Just days after Xu published his report, a Finance Ministry official, writing under the pseudonym "Qingchi," attacked Xu's paper, saying that focusing on the fiscal deficit was too simplistic. The official also took a shot at the central bank, saying the bank's efforts to internationalize the yuan have been at a standstill and that the bank's thinking was like that of a small country.
At the heart of the dispute is the government's deleveraging drive. Since the start of the year, the leadership under President Xi Jinping has instructed local governments and state-owned companies to reduce their debts, and it has tightened restrictions on the so-called shadow banks in hopes of staving off a financial crisis.
The policy appeared sound, but then the trade war with the U.S. broke out. Beijing's attempts to cushion the blow of debt reduction with more exports, which drove China's growth last year, came up short. The central bank and Finance Ministry are split over whether heavier fiscal spending or monetary easing should be used to prop up the economy.
Xu could not have published the report without the permission of senior officials at the bank. Most are thought to agree with him.
The ministry, for its part, thinks the bank picked a fight with it because the bank is taking criticism for its debt-reduction drive. The deleveraging campaign is far from popular with local governments, which have been forced to halt infrastructure building due to a lack of funding.
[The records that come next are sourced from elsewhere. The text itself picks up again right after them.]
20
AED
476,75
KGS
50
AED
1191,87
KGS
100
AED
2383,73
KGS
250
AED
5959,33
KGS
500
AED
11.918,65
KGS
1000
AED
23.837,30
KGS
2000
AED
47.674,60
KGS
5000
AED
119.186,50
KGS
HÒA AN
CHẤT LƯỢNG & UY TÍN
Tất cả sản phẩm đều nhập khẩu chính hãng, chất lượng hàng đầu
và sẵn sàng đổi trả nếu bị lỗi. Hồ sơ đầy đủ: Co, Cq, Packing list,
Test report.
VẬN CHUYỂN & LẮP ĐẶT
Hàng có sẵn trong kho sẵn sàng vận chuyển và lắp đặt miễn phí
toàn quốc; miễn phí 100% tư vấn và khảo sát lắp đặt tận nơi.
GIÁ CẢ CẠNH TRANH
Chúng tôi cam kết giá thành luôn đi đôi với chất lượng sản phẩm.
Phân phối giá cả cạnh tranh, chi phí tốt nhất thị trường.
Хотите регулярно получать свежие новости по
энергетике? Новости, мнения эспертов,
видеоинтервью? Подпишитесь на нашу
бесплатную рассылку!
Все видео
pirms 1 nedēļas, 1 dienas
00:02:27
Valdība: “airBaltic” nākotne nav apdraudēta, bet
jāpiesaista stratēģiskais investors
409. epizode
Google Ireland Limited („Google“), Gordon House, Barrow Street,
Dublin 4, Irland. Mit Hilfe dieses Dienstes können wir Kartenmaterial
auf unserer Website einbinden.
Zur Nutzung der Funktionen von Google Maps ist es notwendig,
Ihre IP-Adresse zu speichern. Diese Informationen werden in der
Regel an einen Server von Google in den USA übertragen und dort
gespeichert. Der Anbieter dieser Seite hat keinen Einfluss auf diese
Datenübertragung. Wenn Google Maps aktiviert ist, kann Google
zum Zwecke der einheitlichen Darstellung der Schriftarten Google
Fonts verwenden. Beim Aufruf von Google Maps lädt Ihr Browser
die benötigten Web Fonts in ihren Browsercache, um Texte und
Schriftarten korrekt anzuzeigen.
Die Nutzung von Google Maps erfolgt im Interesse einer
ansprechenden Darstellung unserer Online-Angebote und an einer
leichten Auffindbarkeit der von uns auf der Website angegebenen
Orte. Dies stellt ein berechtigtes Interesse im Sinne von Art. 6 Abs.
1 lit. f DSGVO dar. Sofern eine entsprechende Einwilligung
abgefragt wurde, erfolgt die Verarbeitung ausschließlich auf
The city of Leiyang, in China's inland Hunan Province, has had trouble paying its employees, due largely to the lending crunch, according to a local Communist Party official.
Bad debts are a big part of the problem. Banks have used shadow banking system to keep off their books low-profitable high-risk loans for local infrastructure projects.
Experts had expected the stricter rules on shadow banking sector to force banks to take those loans back and increase capital. Xu acknowledged in his report that state-owned financial institutions would require an injection of public funds. The key question is how to dispose of the bad loans to local governments and companies affiliated with them.
Beijing's restrictions on local government debts have resulted in a lot of borrowing being swept under the rug. The Finance Ministry has repeatedly tried to disavow these debts, but Xu feels this is wrong. He insists that if the authority does not take responsibility for their debts, the central government should step in and inject public funds into banks. Qingchi countered, saying that determining whether such capital injections were a priority, even though the government adopt a proactive fiscal policy, requires careful examination.
In the end the State Council, headed by Premier Li Keqiang, in late July called on the central bank to provide more liquidity and for the Finance Ministry to increase infrastructure spending. Reforms meant to rein in China's debt are on hold for the time being.